[start of SOURCE TEXT]

This is a continuation-in-part of application Ser. No. 522,975, filed Aug. 15, 1983, now abandoned.
FIELD OF THE INVENTION
The present invention relates generally to a power unit for a paint scraper and more particularly to a light-weight hand operated paint scraper that is portable and can be readily moved from job to job by an operator.
THE PRIOR ART
Devices employing electromagnetic motors for oscillating or reciprocating a blade-like element are known in the art. U.S. Pat. No. 2,938,269, for example, employs an electromagnetic motor for oscillating a knife blade. A vibrating tool is disclosed in U.S. Pat. No. 3,530,557 wherein the axis of the motor is at right angles to the direction of reciprocation of a blade operated by the motor. An electric culinary device is described in U.S. Pat. No. 3,555,678 having a knife blade positioned at one side of a motor. An electric tool for vibrating an etching rod is disclosed in U.S. Pat. No. 3,596,118. An oscillating sander is described in U.S. Pat. No. 4,182,000 having a power driven platen which reciprocates at an underside of the unit.
A problem in the design and construction of such units is the competing goals of maintaining the weight of the unit at a magageable level, while making the unit sufficiently powerful to effectively remove paint which may comprise several layers on a painted surface. While a heavier blade is desirable for the latter purpose, the more massive a blade becomes, the greater its inertia, and thus more power is required to change the direction of movement of the blade during reciprocation. This may require, for example, a larger motor, making th overall unit heavier. Another problem in the design of such units is the unavoidable use of the units in dusty environments. The housing for such units must have an opening through which the blade extends; in conventional units this opening, being in close proximity to the working blade, affords a means for dust and dirt to enter the housing and to coat the internal moving components. A further problem in the design and construction of said units is to minimize the transfer of vibrating forces to the user.

[end of SOURCE TEXT]

AIM OF THE EXERCISE
Reproduce the paint scraper patent text above word for word, from "THE PRIOR ART" to "of the unit.", inclusive.

[start of RECORDED INFORMATION]

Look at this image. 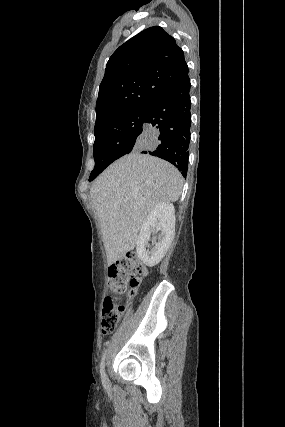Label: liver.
I'll return each instance as SVG.
<instances>
[{
	"mask_svg": "<svg viewBox=\"0 0 285 427\" xmlns=\"http://www.w3.org/2000/svg\"><path fill=\"white\" fill-rule=\"evenodd\" d=\"M183 186L180 172L170 163L132 152L111 164L92 184L108 264L134 249L149 212L161 202H175Z\"/></svg>",
	"mask_w": 285,
	"mask_h": 427,
	"instance_id": "liver-1",
	"label": "liver"
}]
</instances>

[end of RECORDED INFORMATION]

THE COMPLETED TASK
THE PRIOR ART
Devices employing electromagnetic motors for oscillating or reciprocating a blade-like element are known in the art. U.S. Pat. No. 2,938,269, for example, employs an electromagnetic motor for oscillating a knife blade. A vibrating tool is disclosed in U.S. Pat. No. 3,530,557 wherein the axis of the motor is at right angles to the direction of reciprocation of a blade operated by the motor. An electric culinary device is described in U.S. Pat. No. 3,555,678 having a knife blade positioned at one side of a motor. An electric tool for vibrating an etching rod is disclosed in U.S. Pat. No. 3,596,118. An oscillating sander is described in U.S. Pat. No. 4,182,000 having a power driven platen which reciprocates at an underside of the unit.